Molecular basis of ice-binding and cryopreservation activities of type III antifreeze proteins

Y Antifreeze proteins (AFPs) can inhibit the freezing of body fluid at subzero temperatures to promote the survival of various organisms living in polar regions. Type III AFPs are categorized into three subgroups, QAE1, QAE2, and SP isoforms, based on differences in their isoelectric points. We determined the thermal hysteresis (TH), ice recrystallization inhibition (IRI), and cryopreservation activity of three isoforms of the notched-fin eelpout AFP and their mutant constructs and characterized their structural and dynamic features using NMR. The QAE1 isoform is the most active among the three classes of III AFP isoforms, and the mutants of inactive QAE2 and SP isoforms, QAE2ACT and SPACT, displayed the full TH and IRI activities with resepect to QAE1 isoform. Cryopreservation studies using mouse ovarian tissue revealed that the QAE1 isoform and the active mutants, QAE2ACT and SPACT, more effectively preserved intact follicle morphology and prevented DNA double-strand break damage more efficiently than the inactive isoforms. It was also found that all active AFPs, QAE1, QAE2ACT, and SPACT, formed unique H-bonds with the first 310 helix, an interaction that plays an important role in the formation of anchored clathrate water networks for efficient binding to the primary prism and pyramidal planes of ice crystals, which was disrupted in the inactive isoforms. Our studies provide valuable insights into the molecular mechanism of the TH and IRI activity, as well as the cryopreservation efficiency, of type III AFPs. (C) 2021 The Author(s).

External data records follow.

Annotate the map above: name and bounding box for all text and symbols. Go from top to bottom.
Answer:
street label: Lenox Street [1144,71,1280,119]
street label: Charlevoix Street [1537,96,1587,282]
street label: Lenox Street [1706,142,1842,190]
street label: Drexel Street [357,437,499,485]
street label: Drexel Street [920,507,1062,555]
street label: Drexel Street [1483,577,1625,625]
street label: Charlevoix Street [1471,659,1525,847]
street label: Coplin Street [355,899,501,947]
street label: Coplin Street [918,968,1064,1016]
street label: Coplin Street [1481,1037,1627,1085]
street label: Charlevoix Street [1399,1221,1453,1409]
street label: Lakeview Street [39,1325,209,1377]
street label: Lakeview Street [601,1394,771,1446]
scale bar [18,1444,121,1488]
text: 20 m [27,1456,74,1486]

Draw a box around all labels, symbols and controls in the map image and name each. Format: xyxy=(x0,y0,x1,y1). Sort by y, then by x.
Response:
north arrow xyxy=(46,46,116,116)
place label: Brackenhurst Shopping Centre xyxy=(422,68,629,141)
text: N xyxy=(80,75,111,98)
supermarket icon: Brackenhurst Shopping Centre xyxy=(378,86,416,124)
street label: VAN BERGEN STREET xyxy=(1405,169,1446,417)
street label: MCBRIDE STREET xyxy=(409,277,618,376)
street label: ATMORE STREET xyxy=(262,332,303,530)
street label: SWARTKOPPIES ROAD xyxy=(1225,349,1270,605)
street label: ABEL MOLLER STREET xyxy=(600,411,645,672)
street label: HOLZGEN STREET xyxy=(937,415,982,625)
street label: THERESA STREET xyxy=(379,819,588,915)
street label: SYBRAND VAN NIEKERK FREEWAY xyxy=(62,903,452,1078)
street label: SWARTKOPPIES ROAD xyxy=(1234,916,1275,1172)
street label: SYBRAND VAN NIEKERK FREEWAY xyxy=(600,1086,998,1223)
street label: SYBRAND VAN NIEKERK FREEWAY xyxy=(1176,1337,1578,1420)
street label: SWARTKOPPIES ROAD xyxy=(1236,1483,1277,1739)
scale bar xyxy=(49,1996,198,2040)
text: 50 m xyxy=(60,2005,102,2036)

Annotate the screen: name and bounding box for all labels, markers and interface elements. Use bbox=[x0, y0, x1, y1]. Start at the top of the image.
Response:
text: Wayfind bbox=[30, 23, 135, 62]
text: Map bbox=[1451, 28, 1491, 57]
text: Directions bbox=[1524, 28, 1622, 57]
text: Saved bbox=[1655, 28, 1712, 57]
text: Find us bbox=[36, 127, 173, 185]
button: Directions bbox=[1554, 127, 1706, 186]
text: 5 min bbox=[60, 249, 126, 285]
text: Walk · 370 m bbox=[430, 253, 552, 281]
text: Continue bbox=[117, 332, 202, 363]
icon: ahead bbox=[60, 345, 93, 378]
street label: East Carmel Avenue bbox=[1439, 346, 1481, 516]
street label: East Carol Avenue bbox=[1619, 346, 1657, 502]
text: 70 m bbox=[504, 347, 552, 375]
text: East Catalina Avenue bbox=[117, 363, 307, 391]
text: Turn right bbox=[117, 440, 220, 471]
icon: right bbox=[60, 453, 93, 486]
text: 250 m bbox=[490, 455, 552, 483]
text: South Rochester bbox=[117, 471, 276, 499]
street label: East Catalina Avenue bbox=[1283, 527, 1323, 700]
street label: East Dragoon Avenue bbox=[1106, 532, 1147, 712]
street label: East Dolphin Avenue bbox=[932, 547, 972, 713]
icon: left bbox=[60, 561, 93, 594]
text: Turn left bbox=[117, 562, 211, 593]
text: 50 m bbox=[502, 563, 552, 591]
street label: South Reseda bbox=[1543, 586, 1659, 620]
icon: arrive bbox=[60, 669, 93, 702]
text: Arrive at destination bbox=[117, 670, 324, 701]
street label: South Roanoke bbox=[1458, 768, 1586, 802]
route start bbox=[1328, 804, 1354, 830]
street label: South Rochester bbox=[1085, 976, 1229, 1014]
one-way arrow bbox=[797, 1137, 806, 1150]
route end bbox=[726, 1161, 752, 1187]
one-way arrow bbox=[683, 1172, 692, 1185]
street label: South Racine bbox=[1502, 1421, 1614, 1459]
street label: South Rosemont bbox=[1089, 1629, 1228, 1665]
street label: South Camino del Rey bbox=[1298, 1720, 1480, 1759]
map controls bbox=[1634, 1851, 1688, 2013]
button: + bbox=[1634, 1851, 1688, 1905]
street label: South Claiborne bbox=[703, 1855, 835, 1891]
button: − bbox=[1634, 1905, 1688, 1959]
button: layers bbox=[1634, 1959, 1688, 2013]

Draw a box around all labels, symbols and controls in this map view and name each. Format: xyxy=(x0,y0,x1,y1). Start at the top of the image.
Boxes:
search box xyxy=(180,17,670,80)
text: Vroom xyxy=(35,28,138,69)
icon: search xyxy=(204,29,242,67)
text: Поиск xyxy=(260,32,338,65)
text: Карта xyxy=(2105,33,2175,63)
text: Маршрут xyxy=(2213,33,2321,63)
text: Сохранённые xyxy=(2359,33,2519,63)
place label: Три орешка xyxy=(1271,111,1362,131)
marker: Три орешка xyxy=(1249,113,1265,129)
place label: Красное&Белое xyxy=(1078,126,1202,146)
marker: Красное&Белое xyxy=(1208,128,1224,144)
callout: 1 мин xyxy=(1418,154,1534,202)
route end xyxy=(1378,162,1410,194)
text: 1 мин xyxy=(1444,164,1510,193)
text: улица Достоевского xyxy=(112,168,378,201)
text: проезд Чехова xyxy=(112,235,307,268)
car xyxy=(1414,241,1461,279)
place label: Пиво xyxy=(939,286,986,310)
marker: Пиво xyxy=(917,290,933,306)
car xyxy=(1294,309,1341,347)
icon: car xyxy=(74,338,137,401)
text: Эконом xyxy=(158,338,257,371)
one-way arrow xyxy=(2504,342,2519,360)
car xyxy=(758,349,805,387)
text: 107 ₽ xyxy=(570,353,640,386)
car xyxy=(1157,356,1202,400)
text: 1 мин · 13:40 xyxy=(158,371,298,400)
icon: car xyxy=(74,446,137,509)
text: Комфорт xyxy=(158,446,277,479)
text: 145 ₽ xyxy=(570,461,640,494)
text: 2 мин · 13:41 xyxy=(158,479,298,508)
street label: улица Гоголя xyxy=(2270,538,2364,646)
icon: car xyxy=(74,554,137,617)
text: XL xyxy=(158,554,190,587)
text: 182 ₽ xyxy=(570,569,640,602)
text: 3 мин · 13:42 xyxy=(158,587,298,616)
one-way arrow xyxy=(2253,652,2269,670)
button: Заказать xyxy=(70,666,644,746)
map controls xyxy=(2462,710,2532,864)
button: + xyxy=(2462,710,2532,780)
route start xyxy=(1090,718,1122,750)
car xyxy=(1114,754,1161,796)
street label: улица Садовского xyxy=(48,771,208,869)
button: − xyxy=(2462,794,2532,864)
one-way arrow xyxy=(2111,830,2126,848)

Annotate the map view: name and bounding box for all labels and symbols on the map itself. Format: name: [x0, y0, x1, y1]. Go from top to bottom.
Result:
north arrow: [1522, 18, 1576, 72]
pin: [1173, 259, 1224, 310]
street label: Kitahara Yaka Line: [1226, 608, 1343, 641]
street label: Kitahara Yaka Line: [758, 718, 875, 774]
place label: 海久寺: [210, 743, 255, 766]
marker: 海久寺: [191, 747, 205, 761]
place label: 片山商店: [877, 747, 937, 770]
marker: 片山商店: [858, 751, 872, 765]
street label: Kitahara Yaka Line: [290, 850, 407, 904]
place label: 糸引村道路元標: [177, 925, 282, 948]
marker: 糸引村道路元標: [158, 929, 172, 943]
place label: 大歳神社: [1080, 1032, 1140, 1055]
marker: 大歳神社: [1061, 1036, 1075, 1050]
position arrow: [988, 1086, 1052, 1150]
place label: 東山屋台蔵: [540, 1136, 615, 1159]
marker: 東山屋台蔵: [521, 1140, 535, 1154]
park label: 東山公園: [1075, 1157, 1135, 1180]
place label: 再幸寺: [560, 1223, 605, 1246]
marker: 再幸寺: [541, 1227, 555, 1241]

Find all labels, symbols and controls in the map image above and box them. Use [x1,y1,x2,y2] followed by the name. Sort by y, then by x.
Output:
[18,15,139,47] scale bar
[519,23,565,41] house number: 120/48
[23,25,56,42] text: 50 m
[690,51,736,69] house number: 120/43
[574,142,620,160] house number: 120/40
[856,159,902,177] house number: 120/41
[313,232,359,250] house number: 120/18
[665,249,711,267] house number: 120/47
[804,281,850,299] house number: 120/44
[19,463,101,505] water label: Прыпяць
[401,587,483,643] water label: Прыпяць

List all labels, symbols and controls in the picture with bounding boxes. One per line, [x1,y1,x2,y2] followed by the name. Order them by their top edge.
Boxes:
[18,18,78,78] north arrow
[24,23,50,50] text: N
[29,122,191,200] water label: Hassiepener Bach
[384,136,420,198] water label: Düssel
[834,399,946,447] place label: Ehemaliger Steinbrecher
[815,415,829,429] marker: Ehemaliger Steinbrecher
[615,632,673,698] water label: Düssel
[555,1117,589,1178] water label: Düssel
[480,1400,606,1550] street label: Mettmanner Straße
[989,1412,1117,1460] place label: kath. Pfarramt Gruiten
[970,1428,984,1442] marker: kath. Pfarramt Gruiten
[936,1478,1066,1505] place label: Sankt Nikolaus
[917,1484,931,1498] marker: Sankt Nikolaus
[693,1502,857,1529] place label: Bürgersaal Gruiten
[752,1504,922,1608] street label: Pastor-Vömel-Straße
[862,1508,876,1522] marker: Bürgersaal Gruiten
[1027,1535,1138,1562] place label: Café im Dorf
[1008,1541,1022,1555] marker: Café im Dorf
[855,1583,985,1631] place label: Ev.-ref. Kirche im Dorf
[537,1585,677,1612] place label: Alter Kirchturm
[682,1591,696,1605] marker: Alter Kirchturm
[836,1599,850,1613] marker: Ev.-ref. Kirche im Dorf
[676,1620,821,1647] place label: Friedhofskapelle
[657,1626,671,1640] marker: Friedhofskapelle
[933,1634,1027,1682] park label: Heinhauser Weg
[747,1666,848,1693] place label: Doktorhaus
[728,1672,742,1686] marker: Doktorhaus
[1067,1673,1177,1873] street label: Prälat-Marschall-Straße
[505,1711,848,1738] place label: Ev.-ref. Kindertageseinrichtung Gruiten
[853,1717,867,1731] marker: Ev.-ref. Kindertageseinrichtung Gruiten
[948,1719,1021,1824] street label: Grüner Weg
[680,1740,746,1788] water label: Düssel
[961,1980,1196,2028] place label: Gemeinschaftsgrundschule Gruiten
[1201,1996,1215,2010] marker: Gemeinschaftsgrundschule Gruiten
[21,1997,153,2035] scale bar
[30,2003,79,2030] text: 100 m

Published by Elsevier B.V. on behalf of Research Network of Computational and Structural Biotechnology.

Automated summary

By studying different isoforms of III antifreeze proteins, it was found that the QAE1 isoform exhibited the highest activity, while mutant constructs of the QAE2 and SP isoforms displayed similar thermal hysteresis and ice recrystallization inhibition activities compared to the QAE1 isoform. In terms of cryopreservation, the QAE1 isoform and active mutants showed better preservation of follicle morphology and more efficient prevention of DNA double-strand breaks. Additionally, active AFPs formed unique hydrogen bonds with the first 310 helix, playing a crucial role in the efficient binding to ice crystals, which was disrupted in inactive isoforms.